Is Coca-Cola The Best Way To Profit From Emerging Market Growth?
This week in 1889, January 15 to be exact, The Coca-Cola Company (NYSE: KO) was incorporated in Atlanta, Georgia.
Still headquartered in Atlanta, at that time the company was known as the Pemberton Medicine Company. It is now known around the world, as Coca-Cola products are consumed in every country except for two: Cuba and North Korea. From this global presence, Coca-Cola is positioned very well to profit from the growth in the emerging market consumer class in the decades ahead.
According to a study from McKinsey Global Institute, the emerging market consumer class is projected to reach four billion by 2025. Coca-Cola is focusing on these burgeoning markets. For its recent earnings, Coca-Cola reported 27 percent growth in Thailand, 22 percent growth in India, and 11 percent growth in Russia. As previously reported, Coca-Cola is also spending billions to increase its presence in China.

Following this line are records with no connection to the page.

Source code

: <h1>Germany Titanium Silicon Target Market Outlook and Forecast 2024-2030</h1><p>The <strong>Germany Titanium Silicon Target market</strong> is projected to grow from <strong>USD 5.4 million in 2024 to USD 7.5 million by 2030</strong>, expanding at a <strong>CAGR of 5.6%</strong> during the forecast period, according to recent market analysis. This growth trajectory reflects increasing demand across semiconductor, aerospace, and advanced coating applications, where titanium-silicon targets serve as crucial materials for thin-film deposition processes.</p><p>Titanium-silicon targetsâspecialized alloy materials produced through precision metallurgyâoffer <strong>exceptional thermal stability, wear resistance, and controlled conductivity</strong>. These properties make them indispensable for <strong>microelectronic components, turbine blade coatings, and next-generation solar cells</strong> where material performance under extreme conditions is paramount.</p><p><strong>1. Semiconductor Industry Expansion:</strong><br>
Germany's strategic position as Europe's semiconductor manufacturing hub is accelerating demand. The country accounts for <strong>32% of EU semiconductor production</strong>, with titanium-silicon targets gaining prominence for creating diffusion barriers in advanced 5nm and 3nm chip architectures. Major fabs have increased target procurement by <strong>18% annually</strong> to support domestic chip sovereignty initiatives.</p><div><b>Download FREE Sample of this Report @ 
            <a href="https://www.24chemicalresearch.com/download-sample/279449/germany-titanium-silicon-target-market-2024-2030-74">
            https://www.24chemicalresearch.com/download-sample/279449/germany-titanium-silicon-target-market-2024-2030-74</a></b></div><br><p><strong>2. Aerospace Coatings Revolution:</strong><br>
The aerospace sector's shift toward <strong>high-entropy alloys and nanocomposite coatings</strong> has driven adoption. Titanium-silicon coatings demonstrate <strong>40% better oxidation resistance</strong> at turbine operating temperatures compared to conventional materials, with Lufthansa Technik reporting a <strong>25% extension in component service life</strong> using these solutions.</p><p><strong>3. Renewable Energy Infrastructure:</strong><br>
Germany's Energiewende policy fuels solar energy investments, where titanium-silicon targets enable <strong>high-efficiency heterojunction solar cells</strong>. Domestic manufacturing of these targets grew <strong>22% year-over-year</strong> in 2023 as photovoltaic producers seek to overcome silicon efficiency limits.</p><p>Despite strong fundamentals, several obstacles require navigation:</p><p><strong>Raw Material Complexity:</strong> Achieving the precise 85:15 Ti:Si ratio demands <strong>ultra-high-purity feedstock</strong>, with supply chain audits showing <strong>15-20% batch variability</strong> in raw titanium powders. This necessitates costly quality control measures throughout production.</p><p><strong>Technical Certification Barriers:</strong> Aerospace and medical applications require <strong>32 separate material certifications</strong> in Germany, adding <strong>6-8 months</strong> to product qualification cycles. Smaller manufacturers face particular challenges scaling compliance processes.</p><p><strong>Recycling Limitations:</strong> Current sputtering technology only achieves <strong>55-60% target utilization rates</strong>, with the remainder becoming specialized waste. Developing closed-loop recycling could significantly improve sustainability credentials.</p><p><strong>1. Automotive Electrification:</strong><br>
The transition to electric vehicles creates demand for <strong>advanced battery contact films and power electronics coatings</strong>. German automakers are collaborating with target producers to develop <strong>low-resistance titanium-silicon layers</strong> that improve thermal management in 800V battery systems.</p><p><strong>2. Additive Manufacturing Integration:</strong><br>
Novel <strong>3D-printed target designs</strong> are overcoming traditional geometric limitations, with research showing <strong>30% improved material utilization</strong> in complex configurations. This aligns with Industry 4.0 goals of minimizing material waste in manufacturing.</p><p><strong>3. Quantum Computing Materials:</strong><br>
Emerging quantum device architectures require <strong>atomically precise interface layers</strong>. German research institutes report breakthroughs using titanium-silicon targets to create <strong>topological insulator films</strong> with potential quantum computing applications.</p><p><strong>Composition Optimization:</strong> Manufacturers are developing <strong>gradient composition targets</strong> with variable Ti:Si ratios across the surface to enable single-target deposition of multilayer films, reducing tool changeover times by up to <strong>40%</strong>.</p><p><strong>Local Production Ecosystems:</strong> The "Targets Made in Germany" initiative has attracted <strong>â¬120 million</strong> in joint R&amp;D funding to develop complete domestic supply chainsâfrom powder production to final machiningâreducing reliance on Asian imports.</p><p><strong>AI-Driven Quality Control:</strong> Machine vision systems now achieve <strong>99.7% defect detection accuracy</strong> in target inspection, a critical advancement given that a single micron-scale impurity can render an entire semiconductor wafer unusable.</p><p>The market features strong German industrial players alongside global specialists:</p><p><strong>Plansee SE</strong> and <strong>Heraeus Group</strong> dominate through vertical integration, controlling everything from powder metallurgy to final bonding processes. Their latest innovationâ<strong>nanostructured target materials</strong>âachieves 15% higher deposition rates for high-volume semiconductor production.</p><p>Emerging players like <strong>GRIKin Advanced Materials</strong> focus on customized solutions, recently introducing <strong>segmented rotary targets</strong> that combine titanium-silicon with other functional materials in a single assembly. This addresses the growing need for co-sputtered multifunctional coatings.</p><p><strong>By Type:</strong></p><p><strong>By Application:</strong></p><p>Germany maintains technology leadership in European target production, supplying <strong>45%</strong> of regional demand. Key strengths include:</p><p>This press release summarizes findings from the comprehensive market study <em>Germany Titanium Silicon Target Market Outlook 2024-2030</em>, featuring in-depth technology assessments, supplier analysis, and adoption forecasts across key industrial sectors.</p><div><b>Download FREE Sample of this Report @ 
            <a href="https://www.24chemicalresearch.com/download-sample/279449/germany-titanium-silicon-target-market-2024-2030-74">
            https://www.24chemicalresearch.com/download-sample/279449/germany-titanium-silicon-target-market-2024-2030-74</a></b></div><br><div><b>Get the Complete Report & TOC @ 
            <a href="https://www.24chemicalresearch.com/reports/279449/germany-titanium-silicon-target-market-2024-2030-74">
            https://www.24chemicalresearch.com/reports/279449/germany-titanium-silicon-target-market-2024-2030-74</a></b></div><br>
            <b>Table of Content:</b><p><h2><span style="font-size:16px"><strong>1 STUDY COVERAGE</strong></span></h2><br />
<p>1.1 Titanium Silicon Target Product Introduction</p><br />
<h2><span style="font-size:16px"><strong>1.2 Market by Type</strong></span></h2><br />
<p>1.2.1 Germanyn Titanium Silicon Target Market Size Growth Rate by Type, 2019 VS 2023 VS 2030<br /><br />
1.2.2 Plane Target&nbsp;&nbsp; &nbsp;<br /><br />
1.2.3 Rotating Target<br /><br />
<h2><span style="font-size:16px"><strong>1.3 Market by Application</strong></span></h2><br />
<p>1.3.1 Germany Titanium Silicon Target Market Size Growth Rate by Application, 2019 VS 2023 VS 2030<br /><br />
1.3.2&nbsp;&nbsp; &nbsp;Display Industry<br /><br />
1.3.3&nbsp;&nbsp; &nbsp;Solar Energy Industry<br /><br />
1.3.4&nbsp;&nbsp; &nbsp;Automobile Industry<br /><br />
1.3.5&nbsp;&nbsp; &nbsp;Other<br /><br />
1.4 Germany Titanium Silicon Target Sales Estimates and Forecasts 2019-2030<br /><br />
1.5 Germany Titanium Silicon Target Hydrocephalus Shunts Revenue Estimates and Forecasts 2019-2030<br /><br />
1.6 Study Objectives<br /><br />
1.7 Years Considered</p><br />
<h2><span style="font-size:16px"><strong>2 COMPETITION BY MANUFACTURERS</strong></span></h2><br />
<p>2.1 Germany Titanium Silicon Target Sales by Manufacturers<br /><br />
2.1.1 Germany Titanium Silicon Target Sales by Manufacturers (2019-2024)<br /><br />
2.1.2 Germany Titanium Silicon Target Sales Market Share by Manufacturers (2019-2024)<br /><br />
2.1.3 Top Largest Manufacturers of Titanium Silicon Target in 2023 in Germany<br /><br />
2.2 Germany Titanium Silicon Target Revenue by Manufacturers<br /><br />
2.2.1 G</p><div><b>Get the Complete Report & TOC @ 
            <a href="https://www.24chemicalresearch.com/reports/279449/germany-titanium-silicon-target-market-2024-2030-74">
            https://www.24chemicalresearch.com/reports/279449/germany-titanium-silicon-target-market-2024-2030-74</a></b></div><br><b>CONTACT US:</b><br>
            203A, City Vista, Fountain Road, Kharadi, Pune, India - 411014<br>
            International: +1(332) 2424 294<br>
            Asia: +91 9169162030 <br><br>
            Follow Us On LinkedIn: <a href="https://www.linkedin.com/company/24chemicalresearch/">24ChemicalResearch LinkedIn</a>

Due to its size, market cap of more than $175 billion with sales of close to $50 billion, Coca-Cola will not be reporting stunning growth figures.
But the analyst community is bullish for its earnings future. Earnings-per-share projections for the next five years are expected to be more than those for this year and the next year. What should please investors is that over the last five years, with much of the global economy crippled by The Great Recession, sales growth for Coca-Cola was over 10 percent.
Now trading around $39.75 a share, Coca-Cola is down slightly for 2014.
The mean analyst target price for Coca-Cola over the next year of market action is $44.92. Coupled with the dividend yield of 2.82 percent, that should be a rewarding total return. As the dividend has a history of being increased, Coca-Cola shareholders can look forward to more income in the future. Emerging market growth should lift the returns even more.